Todo cambió en la vida de los Cassino desde aquella tarde de enero. A la incertidumbre y
desconcierto producto de lo ocurrido se sumó la falta de respuestas. Nunca hay
novedades. Además, en los tribunales de San Isidro, me aconsejaron que no ponga abogados
porque eran menores. Nos sentimos solos. Ni cuando recibí amenazas después de una
razzia, en la villa, me pusieron custodia en casa.
Según recuerda Cassino, la amenaza fue de muerte si no hacíamos silencio.
Desde aquel incidente no obtuvo más respuesta, en los siguientes 180 días, por parte de
policías y jueces. Todo fue silencio. Por lo que junto a su hijo mayor, Miguel Angel
(27), el menor, Ariel (23), quien padece síndrome de Dawn, y su suegra optaron por
modificar hábitos mientras espera que una quiebra decretada en su contra le remate su
casa y otras propiedades.

→ **Consigna 1**: Transcribe el pasaje del fragmento que empieza con "Todo cambió en" y sigue hasta "custodia en casa.".
El fragmento y las entradas no guardan ninguna relación entre sí.

→ **Entradas**:
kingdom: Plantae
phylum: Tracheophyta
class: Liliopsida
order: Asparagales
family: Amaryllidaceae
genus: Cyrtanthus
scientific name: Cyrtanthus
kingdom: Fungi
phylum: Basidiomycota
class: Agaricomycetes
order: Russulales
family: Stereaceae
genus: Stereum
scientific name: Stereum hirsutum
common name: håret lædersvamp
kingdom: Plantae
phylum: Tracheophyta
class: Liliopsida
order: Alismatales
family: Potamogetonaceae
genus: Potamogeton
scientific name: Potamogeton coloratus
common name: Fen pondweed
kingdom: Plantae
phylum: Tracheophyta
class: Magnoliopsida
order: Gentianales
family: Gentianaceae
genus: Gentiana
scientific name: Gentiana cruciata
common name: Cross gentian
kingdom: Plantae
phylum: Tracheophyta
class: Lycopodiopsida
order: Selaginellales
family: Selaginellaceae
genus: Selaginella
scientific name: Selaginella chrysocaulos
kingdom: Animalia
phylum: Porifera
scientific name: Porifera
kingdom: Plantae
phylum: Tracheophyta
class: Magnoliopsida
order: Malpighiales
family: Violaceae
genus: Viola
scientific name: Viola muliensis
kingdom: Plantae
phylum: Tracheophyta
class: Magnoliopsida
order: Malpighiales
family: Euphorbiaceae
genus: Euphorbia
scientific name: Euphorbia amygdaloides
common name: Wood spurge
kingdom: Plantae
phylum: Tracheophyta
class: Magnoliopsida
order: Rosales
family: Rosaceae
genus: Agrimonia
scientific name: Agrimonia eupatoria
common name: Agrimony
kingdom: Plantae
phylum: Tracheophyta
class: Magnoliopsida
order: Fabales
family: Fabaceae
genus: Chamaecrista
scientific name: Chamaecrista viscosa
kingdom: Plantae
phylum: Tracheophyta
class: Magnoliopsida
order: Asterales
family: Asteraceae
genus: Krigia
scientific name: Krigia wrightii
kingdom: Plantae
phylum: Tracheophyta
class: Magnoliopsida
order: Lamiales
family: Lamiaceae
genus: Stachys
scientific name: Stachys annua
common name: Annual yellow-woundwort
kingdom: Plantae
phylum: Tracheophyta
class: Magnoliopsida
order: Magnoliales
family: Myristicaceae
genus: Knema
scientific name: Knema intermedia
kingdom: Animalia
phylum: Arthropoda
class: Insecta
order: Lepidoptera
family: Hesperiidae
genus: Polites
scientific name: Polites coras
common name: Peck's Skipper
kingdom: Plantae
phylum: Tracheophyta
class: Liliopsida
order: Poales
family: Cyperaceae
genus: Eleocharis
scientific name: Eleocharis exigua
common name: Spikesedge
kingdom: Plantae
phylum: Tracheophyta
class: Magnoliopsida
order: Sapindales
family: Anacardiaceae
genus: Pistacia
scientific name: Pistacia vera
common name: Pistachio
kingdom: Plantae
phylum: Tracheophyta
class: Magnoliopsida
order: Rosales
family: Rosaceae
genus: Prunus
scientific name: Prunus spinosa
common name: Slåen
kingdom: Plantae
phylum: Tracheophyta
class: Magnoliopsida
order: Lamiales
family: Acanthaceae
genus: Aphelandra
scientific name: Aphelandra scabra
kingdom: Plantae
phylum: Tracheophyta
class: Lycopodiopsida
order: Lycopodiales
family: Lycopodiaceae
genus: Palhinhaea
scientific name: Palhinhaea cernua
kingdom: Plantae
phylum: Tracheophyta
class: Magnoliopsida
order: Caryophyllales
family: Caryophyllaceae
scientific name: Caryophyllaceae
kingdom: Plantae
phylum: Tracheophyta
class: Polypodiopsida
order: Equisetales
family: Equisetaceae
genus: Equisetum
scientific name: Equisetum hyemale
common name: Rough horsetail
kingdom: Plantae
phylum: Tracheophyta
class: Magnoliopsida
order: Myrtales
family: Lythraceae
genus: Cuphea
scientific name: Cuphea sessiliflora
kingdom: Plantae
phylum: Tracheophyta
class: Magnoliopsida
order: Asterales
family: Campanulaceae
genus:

→ **Consigna 2**: Reproduce palabra por palabra las líneas de las entradas que van desde la que contiene "family: Potamogetonaceae" hasta la que contiene "genus: Selaginella", ambas incluidas.

→ **Solución desarrollada 1**:
Todo cambió en la vida de los Cassino desde aquella tarde de enero. A la incertidumbre y
desconcierto producto de lo ocurrido se sumó la falta de respuestas. Nunca hay
novedades. Además, en los tribunales de San Isidro, me aconsejaron que no ponga abogados
porque eran menores. Nos sentimos solos. Ni cuando recibí amenazas después de una
razzia, en la villa, me pusieron custodia en casa.

→ **Solución desarrollada 2**:
family: Potamogetonaceae
genus: Potamogeton
scientific name: Potamogeton coloratus
common name: Fen pondweed
kingdom: Plantae
phylum: Tracheophyta
class: Magnoliopsida
order: Gentianales
family: Gentianaceae
genus: Gentiana
scientific name: Gentiana cruciata
common name: Cross gentian
kingdom: Plantae
phylum: Tracheophyta
class: Lycopodiopsida
order: Selaginellales
family: Selaginellaceae
genus: Selaginella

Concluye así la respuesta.